TASK TO COMPLETE >>
I'd like the listing below copied exactly, with the images left out.

[Start of section]

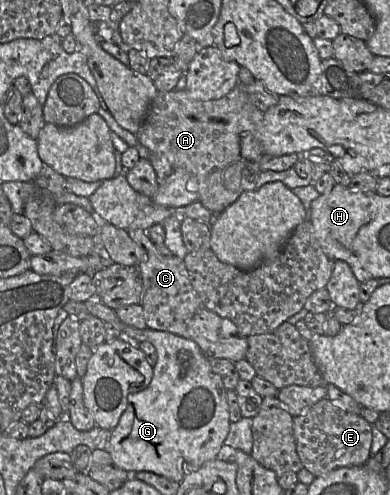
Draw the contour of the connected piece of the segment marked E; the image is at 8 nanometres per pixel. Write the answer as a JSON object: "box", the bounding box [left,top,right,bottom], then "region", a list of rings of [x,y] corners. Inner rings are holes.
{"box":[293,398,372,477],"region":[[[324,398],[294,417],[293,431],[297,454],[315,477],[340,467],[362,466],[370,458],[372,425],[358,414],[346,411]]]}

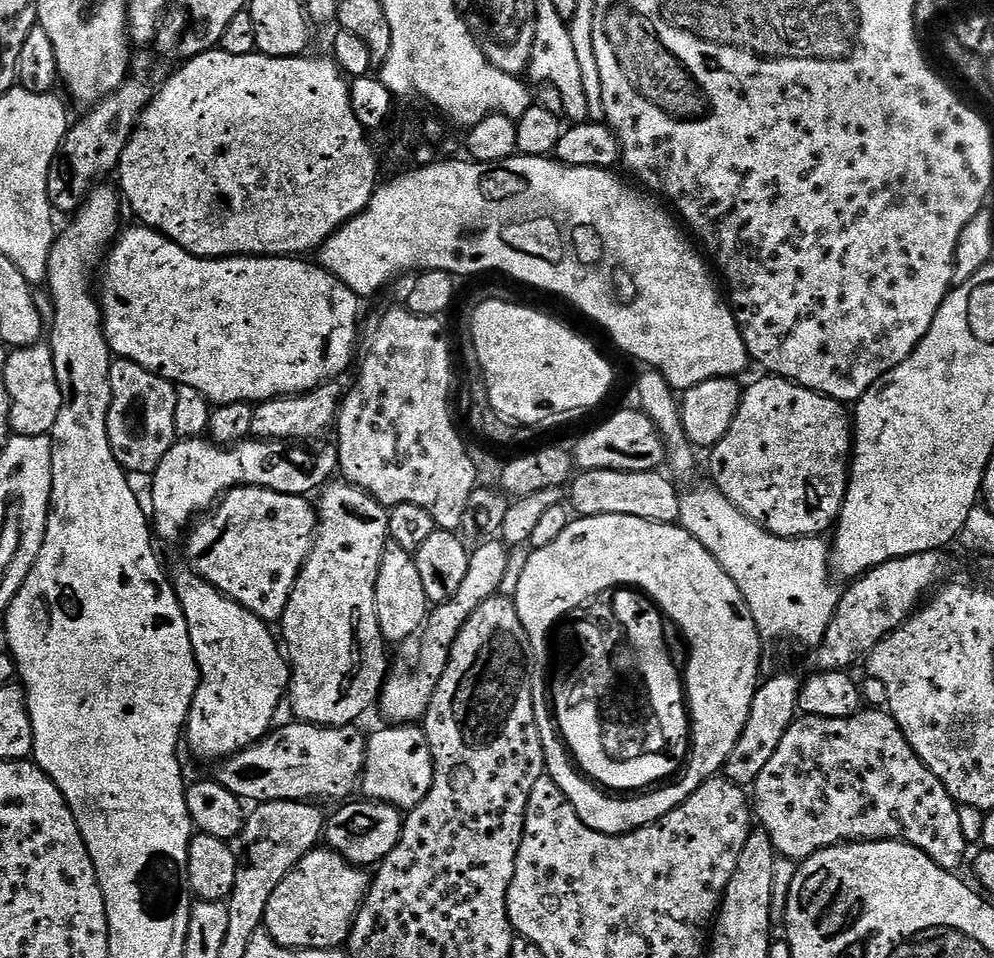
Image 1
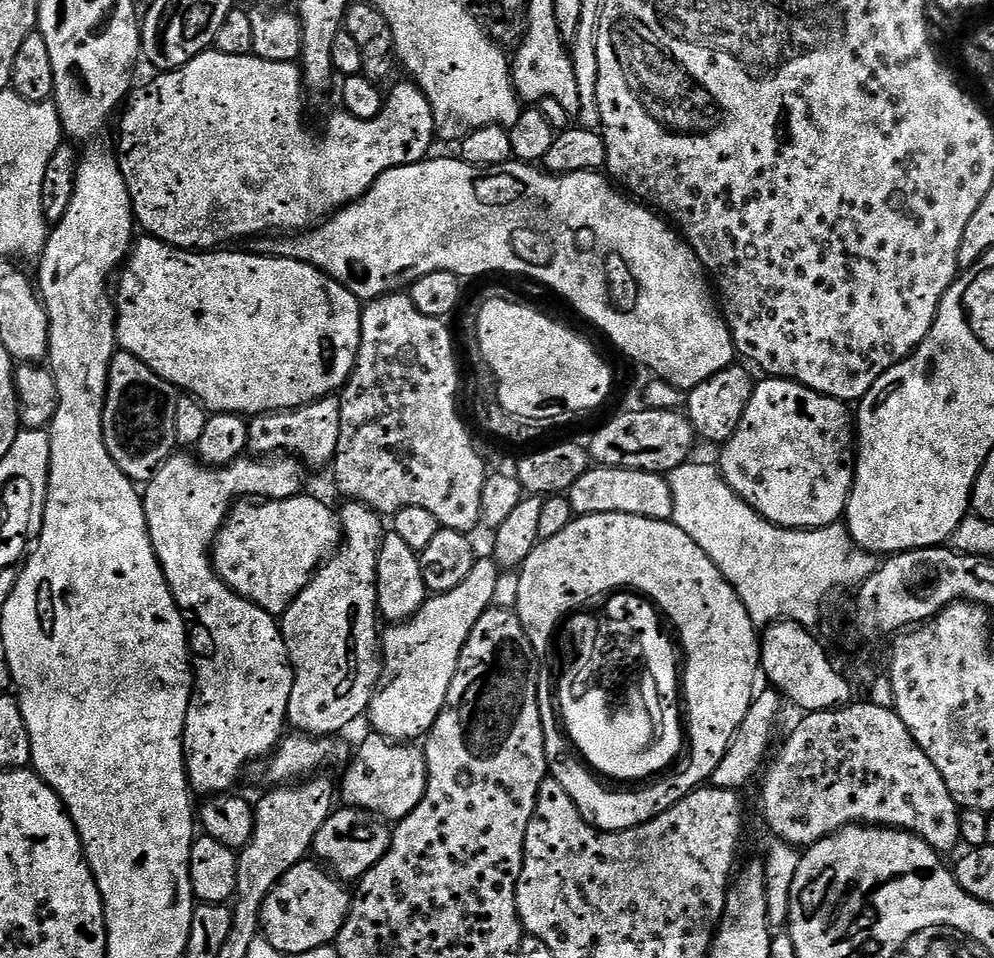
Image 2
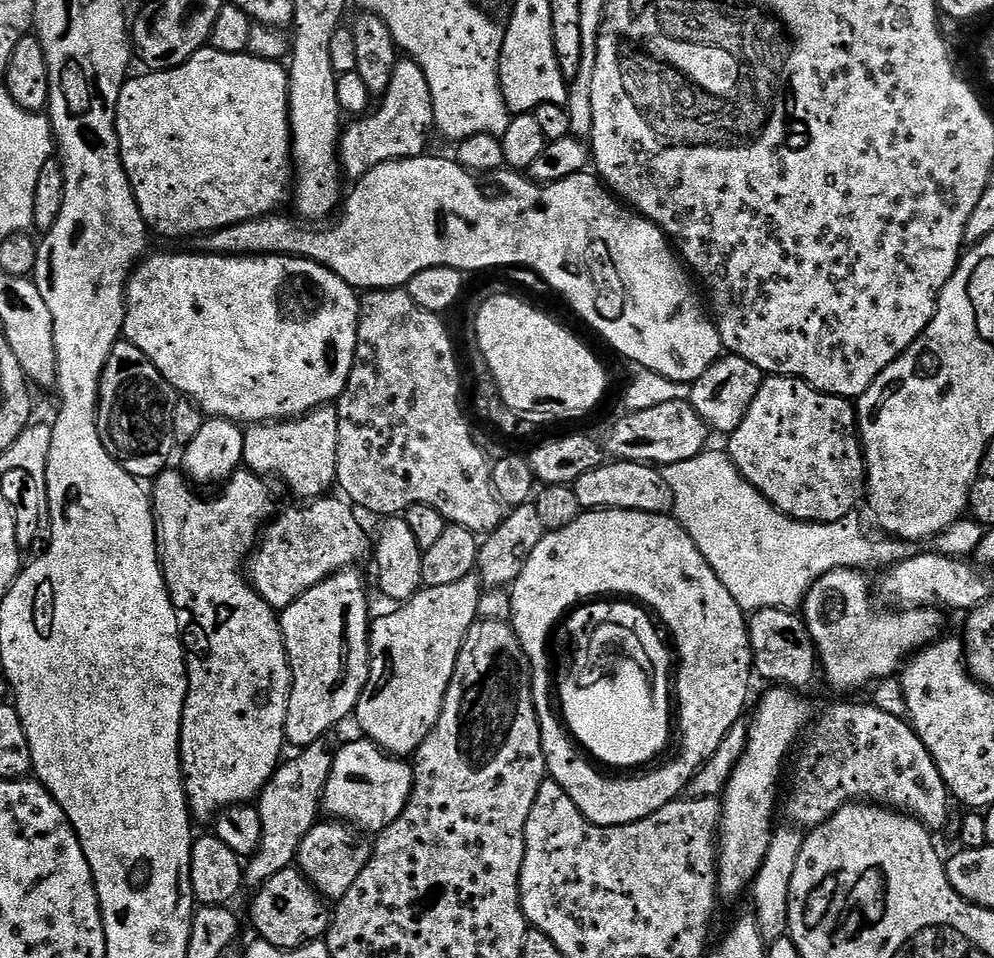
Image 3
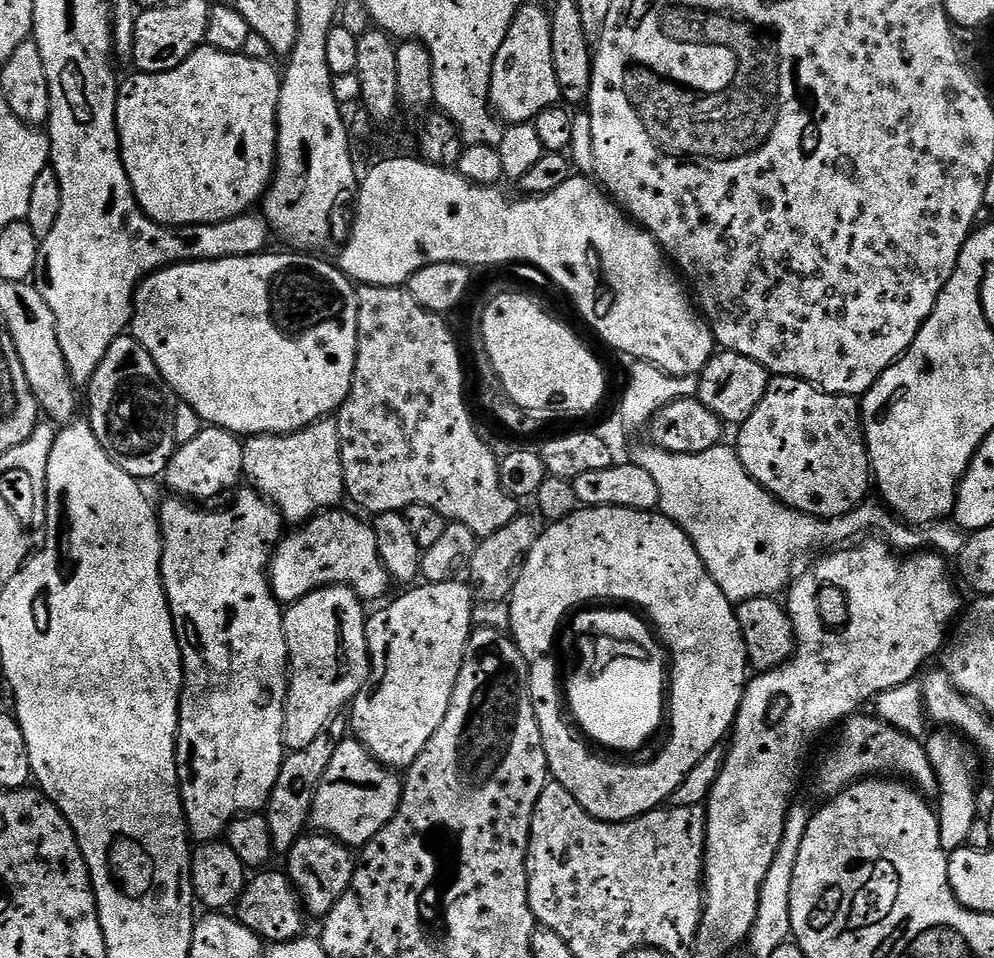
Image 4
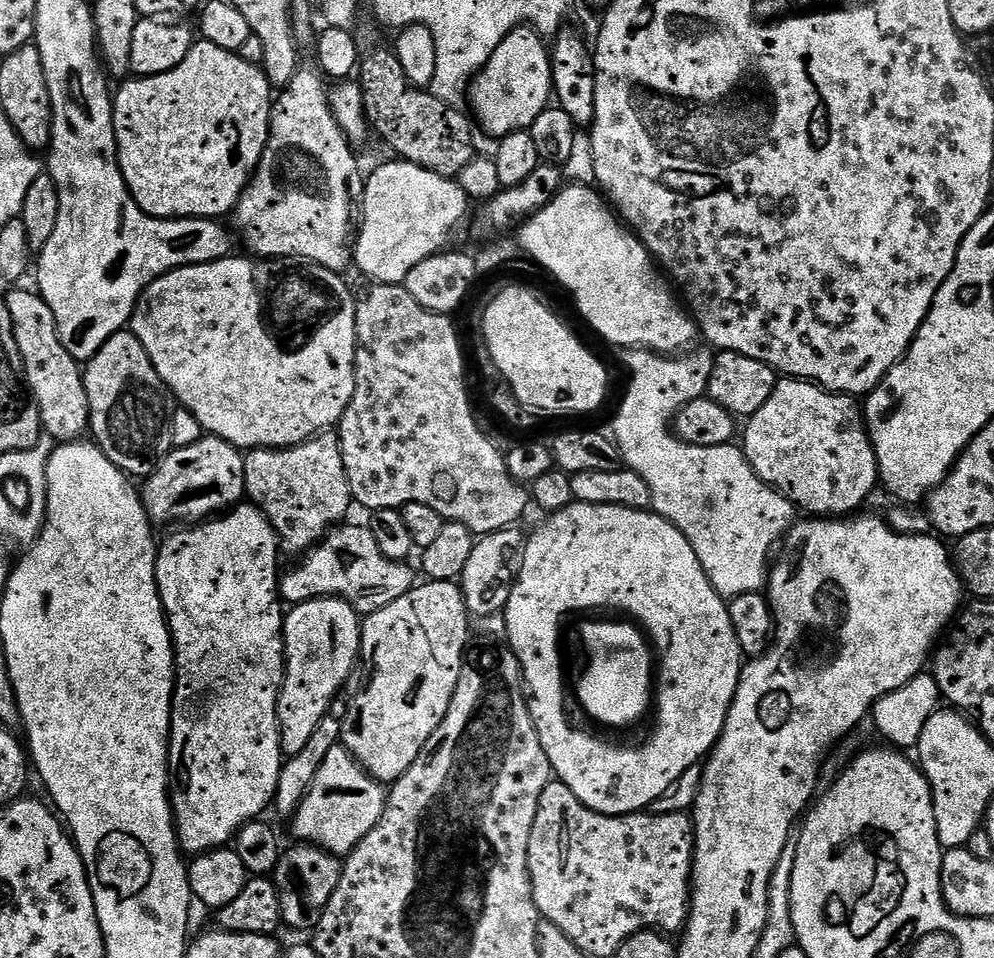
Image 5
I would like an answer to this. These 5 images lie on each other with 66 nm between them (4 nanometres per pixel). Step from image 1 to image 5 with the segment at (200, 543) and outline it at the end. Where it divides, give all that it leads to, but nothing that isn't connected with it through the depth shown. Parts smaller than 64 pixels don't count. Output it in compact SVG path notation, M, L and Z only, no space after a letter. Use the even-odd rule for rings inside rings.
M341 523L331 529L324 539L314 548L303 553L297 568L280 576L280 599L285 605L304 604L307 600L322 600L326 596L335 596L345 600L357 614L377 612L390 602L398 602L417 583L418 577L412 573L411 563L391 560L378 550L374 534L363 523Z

[End of section]

RESPONSE FOR THIS EXERCISE >>
Draw the contour of the connected piece of the segment marked E; the image is at 8 nanometres per pixel. Write the answer as a JSON object: "box", the bounding box [left,top,right,bottom], then "region", a list of rings of [x,y] corners. Inner rings are holes.
{"box":[293,398,372,477],"region":[[[324,398],[294,417],[293,431],[297,454],[315,477],[340,467],[362,466],[370,458],[372,425],[358,414],[346,411]]]}

Image 1
Image 2
Image 3
Image 4
Image 5
I would like an answer to this. These 5 images lie on each other with 66 nm between them (4 nanometres per pixel). Step from image 1 to image 5 with the segment at (200, 543) and outline it at the end. Where it divides, give all that it leads to, but nothing that isn't connected with it through the depth shown. Parts smaller than 64 pixels don't count. Output it in compact SVG path notation, M, L and Z only, no space after a letter. Use the even-odd rule for rings inside rings.
M341 523L331 529L324 539L314 548L303 553L297 568L280 576L280 599L285 605L304 604L307 600L322 600L326 596L335 596L345 600L357 614L377 612L390 602L398 602L417 583L418 577L412 573L411 563L391 560L378 550L374 534L363 523Z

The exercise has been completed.